-------- Extract --------

Long Bui bio photo

Long Bui

I am Long, Data Engineer and Technical Writer

Email Twitter LinkedIn Github Youtube

Overview

Introduction

Hey, tech enthusiasts! As we gear up for another exciting year in the ever-evolving tech landscape, it’s time to sharpen our programming skills to stay at the forefront. Here’s a curated list of the top 5 programming languages you should consider mastering in 2024.

Watch this video for getting know why: Youtube

SQL with dbt Practice

Why it Matters: SQL remains a cornerstone in the world of data, and with the rising popularity of dbt (data build tool), it’s essential for anyone working with data warehousing. dbt takes your SQL skills to the next level, enabling you to transform and model data efficiently.

Other than that, the dbt will lets you into how data warehouse structures, and how to build the better data warehousing, remember that don’t be fake by what is the name of the layers, it can be everthing things and decided by purpose/functionality/component or whatever.

-------- Provided data --------

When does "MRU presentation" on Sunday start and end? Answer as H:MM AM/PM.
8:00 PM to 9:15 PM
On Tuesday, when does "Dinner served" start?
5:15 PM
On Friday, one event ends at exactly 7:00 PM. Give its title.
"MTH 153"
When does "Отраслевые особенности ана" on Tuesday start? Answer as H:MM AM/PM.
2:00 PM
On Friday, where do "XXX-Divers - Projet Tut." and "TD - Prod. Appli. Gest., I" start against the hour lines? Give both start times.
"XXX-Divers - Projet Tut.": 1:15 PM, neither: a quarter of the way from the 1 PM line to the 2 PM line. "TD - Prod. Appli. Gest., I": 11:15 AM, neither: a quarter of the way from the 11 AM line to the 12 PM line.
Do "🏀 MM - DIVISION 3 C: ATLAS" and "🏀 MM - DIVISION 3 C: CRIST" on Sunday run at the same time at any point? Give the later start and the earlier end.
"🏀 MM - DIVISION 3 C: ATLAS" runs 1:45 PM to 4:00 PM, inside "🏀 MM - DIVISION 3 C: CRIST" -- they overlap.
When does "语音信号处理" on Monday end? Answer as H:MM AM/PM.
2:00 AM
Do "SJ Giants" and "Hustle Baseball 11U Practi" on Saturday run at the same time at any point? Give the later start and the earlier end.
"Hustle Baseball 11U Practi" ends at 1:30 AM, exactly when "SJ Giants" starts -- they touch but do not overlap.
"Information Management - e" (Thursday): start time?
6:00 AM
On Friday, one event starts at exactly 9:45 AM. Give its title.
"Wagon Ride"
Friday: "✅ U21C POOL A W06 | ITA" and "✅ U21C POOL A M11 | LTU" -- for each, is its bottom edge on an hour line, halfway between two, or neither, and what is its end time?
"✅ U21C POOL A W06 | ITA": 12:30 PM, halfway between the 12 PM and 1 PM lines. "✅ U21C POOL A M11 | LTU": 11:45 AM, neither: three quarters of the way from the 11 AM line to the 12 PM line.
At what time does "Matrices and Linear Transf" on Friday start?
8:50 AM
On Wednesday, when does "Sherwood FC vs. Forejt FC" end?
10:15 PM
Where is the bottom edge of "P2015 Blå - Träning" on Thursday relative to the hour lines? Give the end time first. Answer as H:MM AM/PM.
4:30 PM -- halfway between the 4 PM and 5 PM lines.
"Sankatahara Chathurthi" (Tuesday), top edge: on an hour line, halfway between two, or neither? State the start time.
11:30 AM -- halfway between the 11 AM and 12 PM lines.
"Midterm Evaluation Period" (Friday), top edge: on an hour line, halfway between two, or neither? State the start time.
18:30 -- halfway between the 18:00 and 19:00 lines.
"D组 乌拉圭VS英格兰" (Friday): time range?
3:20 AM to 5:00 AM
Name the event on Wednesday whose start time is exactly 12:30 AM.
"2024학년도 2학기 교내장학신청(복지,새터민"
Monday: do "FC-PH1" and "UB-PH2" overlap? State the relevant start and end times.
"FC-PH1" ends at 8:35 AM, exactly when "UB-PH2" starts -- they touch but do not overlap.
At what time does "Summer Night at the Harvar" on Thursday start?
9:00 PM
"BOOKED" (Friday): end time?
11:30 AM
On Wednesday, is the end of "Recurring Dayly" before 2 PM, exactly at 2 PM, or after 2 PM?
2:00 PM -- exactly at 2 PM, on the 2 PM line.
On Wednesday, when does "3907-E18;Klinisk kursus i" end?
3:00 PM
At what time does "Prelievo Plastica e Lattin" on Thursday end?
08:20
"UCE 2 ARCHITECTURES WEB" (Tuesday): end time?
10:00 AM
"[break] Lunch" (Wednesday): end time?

--------

— Task 1 —
Can you write out, word for word, everything in the entries from the line containing "On Friday, where" down to the line containing "PM, neither: a"?
— Task 2 —
Could you write what comes next in the post about programming languages to master in 2024, starting right after its last sentence?

— Reply 1 —
On Friday, where do "XXX-Divers - Projet Tut." and "TD - Prod. Appli. Gest., I" start against the hour lines? Give both start times.
"XXX-Divers - Projet Tut.": 1:15 PM, neither: a quarter of the way from the 1 PM line to the 2 PM line. "TD - Prod. Appli. Gest., I": 11:15 AM, neither: a quarter of the way from the 11 AM line to the 12 PM line.

— Reply 2 —
Check this repo out: https://github.com/longbuivan/dbt-project-structuring/tree/main

How to Master it: Dive into the fundamentals of SQL, then explore dbt for streamlined data modeling and transformation. Real-world projects and case studies will enhance your proficiency.

Python for Data Ingestion from Websites

Why it Matters: Python’s versatility shines, particularly in web scraping and data ingestion and data manipulation. As the internet continues to be a goldmine of data, mastering Python for ingesting and processing data information is invaluable.

As today, Python is one of the mandatory skills that Data Engineer/Data Analyst/ Data Scientist / Data Practitioner HAVE to know.

Check out this repo : https://github.com/longbuivan/tiki_data_scrapper/tree/master

How to Master it: Start with core Python skills, then delve into web scraping libraries like Beautiful Soup and Scrapy. Hands-on projects, perhaps extracting data from your favorite websites, will solidify your expertise.

Node.js for Handling APIs and Backend Services

Why it Matters: Node.js has become a go-to choice for building scalable and high-performance backend services. Mastering it is crucial for anyone involved in web development, especially in handling APIs.

I’ve working with several project of data ingestion and reverting ETL project that required me to connect with database via APIs and exposed data via APIs using NodeJs.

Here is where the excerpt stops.